* **Exercise text**
Robert Smellie (also spelled Smillie, born 29 March 1869) was a Scottish footballer who played as a left back.

Smillie initially played for Annbank where he was in the side that reached the quarter-finals of the 1891–92 Scottish Cup and won the Ayrshire Cup in the same year. After signing for reigning English Football League champions Sunderland who were seeking to replace defensive players Donald Gow, John Oliver and John Murray who had all moved on, Smellie helped the Wearsiders retain their title in the 1892–93 season (along with former Annbank teammate Billy Dunlop and almost an entire team of Scots), but despite their collective success, it was felt they were stronger in attack than defence and by the end of the campaign he had fallen out of favour towards the end of the campaign and was not retained – Peter Meehan was brought in as a replacement and Donald Gow later also returned to the club. Smellie moved on to second-tier Walsall Town Swifts where he played for one season against the likes of Manchester City (in their final season of being known as Ardwick), Liverpool and Newcastle United, leaving a match against the latter in December 1893 with an injury which may have been significant as it was his last appearance for Walsall.

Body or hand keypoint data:
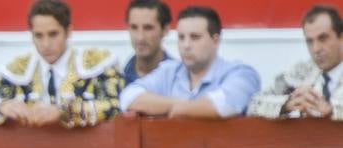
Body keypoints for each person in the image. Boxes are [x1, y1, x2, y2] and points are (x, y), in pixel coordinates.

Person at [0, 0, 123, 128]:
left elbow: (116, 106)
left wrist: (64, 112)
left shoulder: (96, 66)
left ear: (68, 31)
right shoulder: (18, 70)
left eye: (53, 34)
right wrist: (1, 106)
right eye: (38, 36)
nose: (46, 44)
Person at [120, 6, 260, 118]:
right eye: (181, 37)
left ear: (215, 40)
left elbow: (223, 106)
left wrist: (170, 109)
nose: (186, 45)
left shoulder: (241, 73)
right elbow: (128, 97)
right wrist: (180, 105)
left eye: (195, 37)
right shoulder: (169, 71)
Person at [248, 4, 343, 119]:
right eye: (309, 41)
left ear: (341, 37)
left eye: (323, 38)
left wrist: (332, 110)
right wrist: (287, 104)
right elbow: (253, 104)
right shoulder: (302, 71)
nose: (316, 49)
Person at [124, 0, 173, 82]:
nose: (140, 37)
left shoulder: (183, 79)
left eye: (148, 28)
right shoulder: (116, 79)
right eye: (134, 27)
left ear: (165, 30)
==
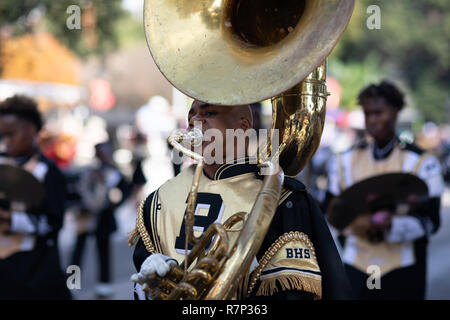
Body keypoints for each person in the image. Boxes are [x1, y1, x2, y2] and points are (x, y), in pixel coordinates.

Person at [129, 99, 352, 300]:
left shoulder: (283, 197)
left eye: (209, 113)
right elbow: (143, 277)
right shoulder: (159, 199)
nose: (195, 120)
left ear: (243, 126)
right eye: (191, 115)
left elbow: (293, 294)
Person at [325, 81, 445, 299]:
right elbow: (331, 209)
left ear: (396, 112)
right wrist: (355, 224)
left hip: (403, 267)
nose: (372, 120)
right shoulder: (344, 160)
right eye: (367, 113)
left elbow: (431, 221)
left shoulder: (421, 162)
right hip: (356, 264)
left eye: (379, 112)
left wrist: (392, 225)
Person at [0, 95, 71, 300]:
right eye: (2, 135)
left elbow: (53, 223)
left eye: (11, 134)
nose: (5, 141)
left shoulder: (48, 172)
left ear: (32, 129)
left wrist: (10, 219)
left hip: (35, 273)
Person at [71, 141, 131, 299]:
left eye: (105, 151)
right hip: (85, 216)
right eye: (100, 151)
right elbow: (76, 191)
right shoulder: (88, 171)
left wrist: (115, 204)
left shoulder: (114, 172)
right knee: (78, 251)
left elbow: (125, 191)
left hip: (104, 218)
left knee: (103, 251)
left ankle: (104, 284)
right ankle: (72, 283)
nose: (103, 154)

* **Work order**
Continue the passage about the footballer Robert Smellie from its last sentence.

* **Response below**
He has often been confused with the better-known Bob Smellie of Queen's Park who was a Scotland international in the same era, playing in the same position (circumstantial evidence, and more significantly both men playing matches for different clubs on the same day, has shown them to be two different people). Due to this issue, few of his personal details are published consistently.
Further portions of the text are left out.